(Rendered images with source text)
★ ★ ★ ★ ★ ★ ★

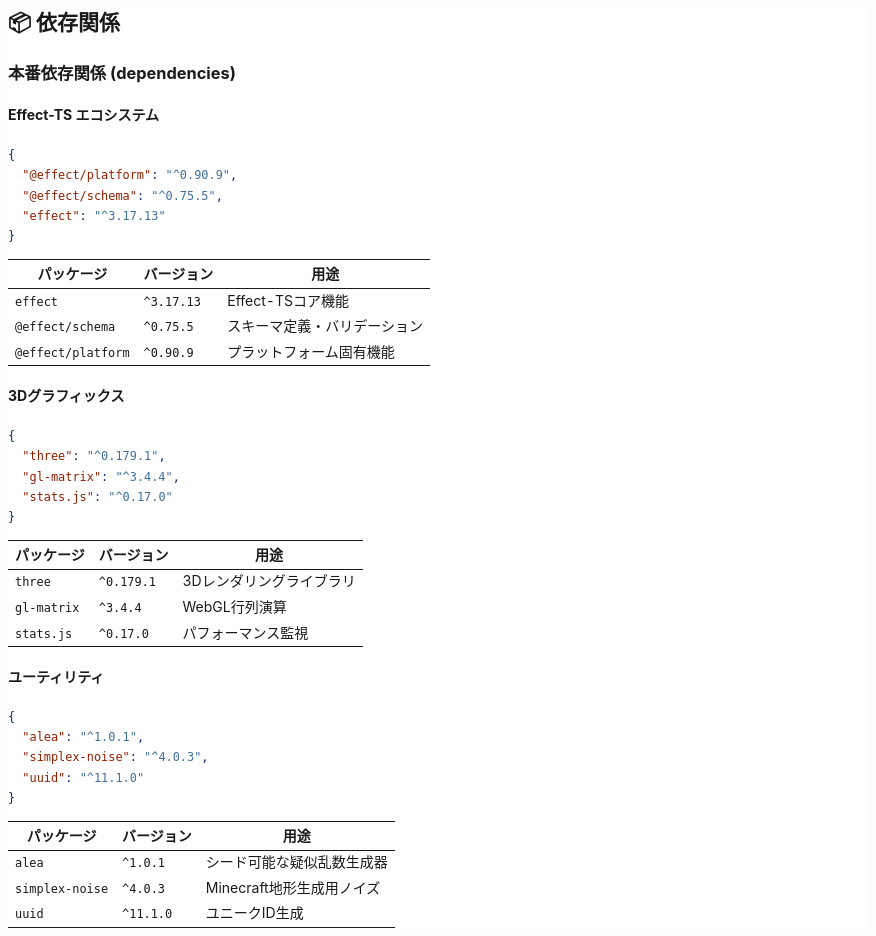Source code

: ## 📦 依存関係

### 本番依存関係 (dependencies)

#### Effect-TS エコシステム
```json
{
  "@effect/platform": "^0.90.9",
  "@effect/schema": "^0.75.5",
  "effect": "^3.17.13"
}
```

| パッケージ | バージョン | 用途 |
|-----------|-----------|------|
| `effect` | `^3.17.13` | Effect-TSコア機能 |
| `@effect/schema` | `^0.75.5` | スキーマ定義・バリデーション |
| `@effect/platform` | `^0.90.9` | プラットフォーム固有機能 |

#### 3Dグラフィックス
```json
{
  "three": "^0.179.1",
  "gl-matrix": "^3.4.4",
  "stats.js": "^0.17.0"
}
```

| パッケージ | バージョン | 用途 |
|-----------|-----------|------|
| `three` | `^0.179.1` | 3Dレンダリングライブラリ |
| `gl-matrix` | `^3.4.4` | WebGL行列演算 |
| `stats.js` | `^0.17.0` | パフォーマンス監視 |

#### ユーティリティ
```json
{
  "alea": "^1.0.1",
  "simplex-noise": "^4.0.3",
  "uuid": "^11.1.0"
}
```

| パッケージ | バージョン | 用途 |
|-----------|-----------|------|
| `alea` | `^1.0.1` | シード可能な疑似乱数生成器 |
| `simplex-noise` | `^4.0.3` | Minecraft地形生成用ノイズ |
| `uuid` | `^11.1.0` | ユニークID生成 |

★ ★ ★ ★ ★ ★ ★

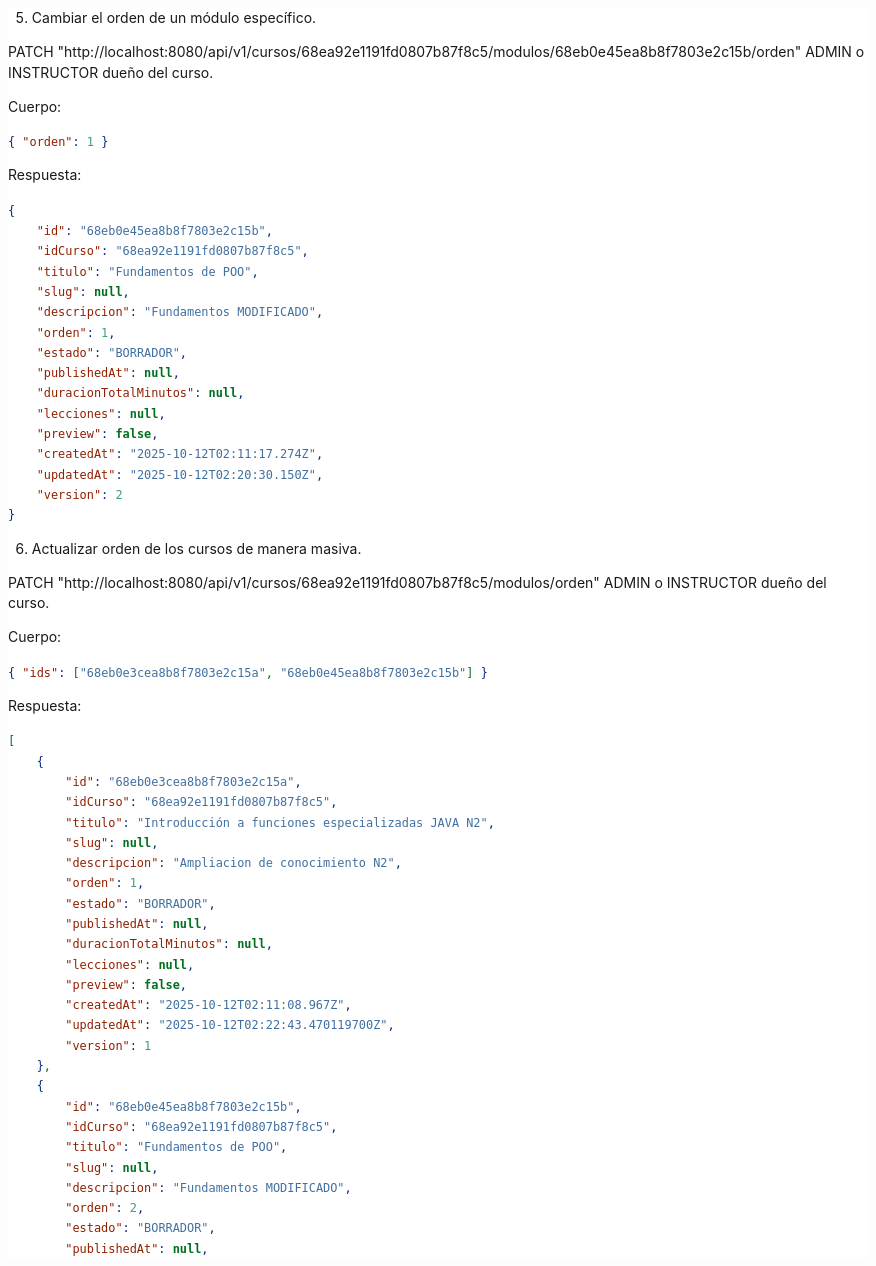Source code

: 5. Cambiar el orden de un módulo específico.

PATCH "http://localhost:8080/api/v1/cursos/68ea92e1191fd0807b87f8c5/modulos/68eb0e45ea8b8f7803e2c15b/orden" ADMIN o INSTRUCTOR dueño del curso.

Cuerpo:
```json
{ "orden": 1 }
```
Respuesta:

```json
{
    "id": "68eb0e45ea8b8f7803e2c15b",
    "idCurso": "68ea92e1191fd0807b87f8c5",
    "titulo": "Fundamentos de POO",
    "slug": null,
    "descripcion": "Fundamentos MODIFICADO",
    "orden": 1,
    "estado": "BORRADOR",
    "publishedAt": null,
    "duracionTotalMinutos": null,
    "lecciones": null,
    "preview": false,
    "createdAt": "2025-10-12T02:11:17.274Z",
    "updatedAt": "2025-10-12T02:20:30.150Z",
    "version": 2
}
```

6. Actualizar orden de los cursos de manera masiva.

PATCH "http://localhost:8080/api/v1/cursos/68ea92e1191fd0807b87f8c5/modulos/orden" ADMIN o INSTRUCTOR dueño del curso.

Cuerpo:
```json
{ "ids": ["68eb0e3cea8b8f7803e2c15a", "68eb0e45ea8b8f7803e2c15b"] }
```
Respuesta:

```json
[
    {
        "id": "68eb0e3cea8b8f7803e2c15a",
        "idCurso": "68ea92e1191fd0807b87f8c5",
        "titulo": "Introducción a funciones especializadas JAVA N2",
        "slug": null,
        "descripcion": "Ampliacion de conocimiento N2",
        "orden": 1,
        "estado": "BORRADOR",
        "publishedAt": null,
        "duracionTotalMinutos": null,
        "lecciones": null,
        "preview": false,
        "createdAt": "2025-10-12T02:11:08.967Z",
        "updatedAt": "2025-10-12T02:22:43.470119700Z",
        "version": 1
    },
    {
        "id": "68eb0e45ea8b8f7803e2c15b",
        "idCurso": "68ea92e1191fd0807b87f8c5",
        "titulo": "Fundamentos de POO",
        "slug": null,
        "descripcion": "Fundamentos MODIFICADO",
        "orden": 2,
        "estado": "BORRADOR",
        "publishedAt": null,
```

★ ★ ★ ★ ★ ★ ★

= Task statement =
Scan the records for the word "dueño". Copy each line where it turns up.

= Answer box =
PATCH "http://localhost:8080/api/v1/cursos/68ea92e1191fd0807b87f8c5/modulos/68eb0e45ea8b8f7803e2c15b/orden" ADMIN o INSTRUCTOR dueño del curso.
PATCH "http://localhost:8080/api/v1/cursos/68ea92e1191fd0807b87f8c5/modulos/orden" ADMIN o INSTRUCTOR dueño del curso.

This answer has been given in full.